When two more Stetsons appeared beside the first, he made his mind up. Calling Bean's wandering senses back to earth, he waved his arms. Instantly the Stetsons disappeared. A moment later Dakota loped over the ridge and down the slope. He drew up several yards away and beckoned Bean to him. From the furtive glances in his direction Stamford knew he was the subject of their early conversation, Dakota questioning, Bean explaining. Then they turned their backs on him. The owners of the other Stetsons did not show themselves.

As Bean clambered back over the wheel Dakota shouted a last word:

"Get cookie to hustle a snack for you. But hurry. We'll wait. You can do it in a couple of hours."

Bean flicked the whip and they started for home on the canter.

"They aren't giving you much rest," sympathised Stamford.

"Naw," replied Bean shortly.

"The work about a ranch is certainly a surprise to me.
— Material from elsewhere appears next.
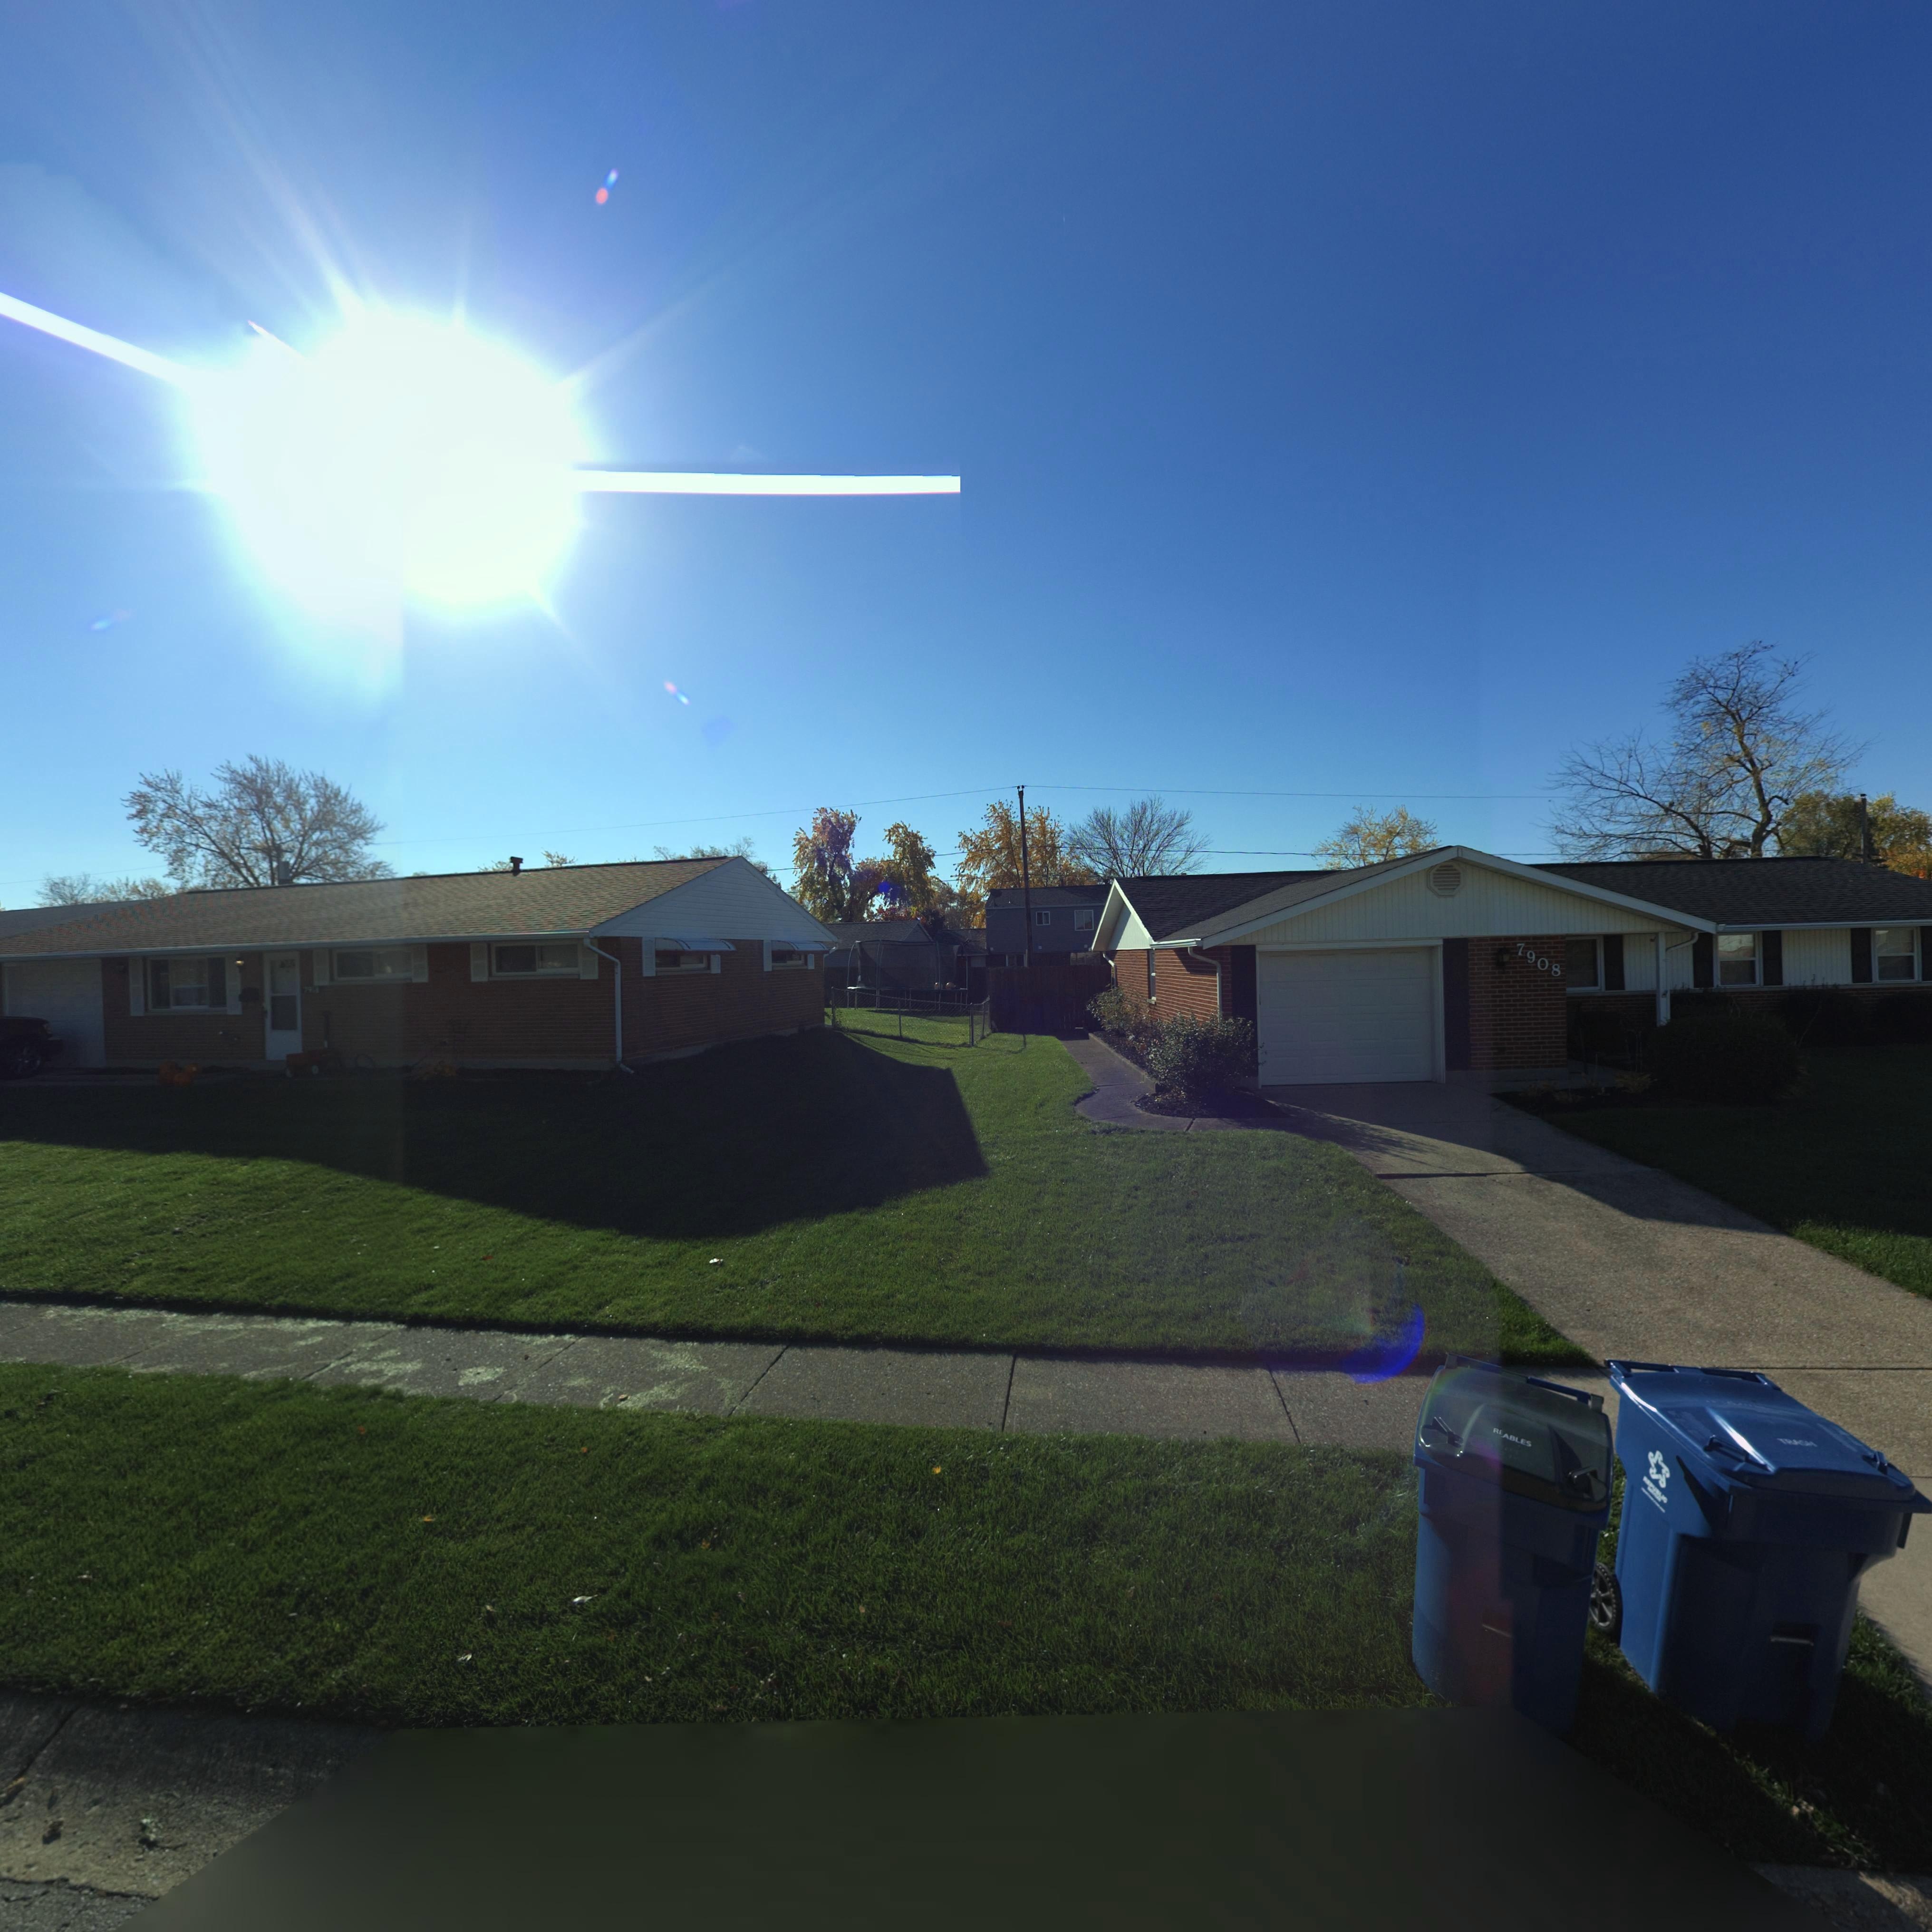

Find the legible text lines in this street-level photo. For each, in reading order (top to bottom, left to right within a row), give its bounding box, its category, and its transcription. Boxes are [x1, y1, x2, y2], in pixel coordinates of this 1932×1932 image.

What does Dakota want you for?"

"It's a hell of a life!" grumbled Bean. Thereafter he kept his lips closed.

An hour later Stamford was eating in the ranch-house, trying to answer with intelligent flippancy the questions poured at him. The promise of the stable key burning a hole in his pocket was filling his mind. To outwit Dakota was his sole ambition at the moment. If he could get Hobbles from the locked stables——

Pleading fatigue, he retired early. For some time he heard the conversation in the sitting-room, subdued for his sake, and then the stair door closed behind the Bulkeleys. The sudden Western night had fallen.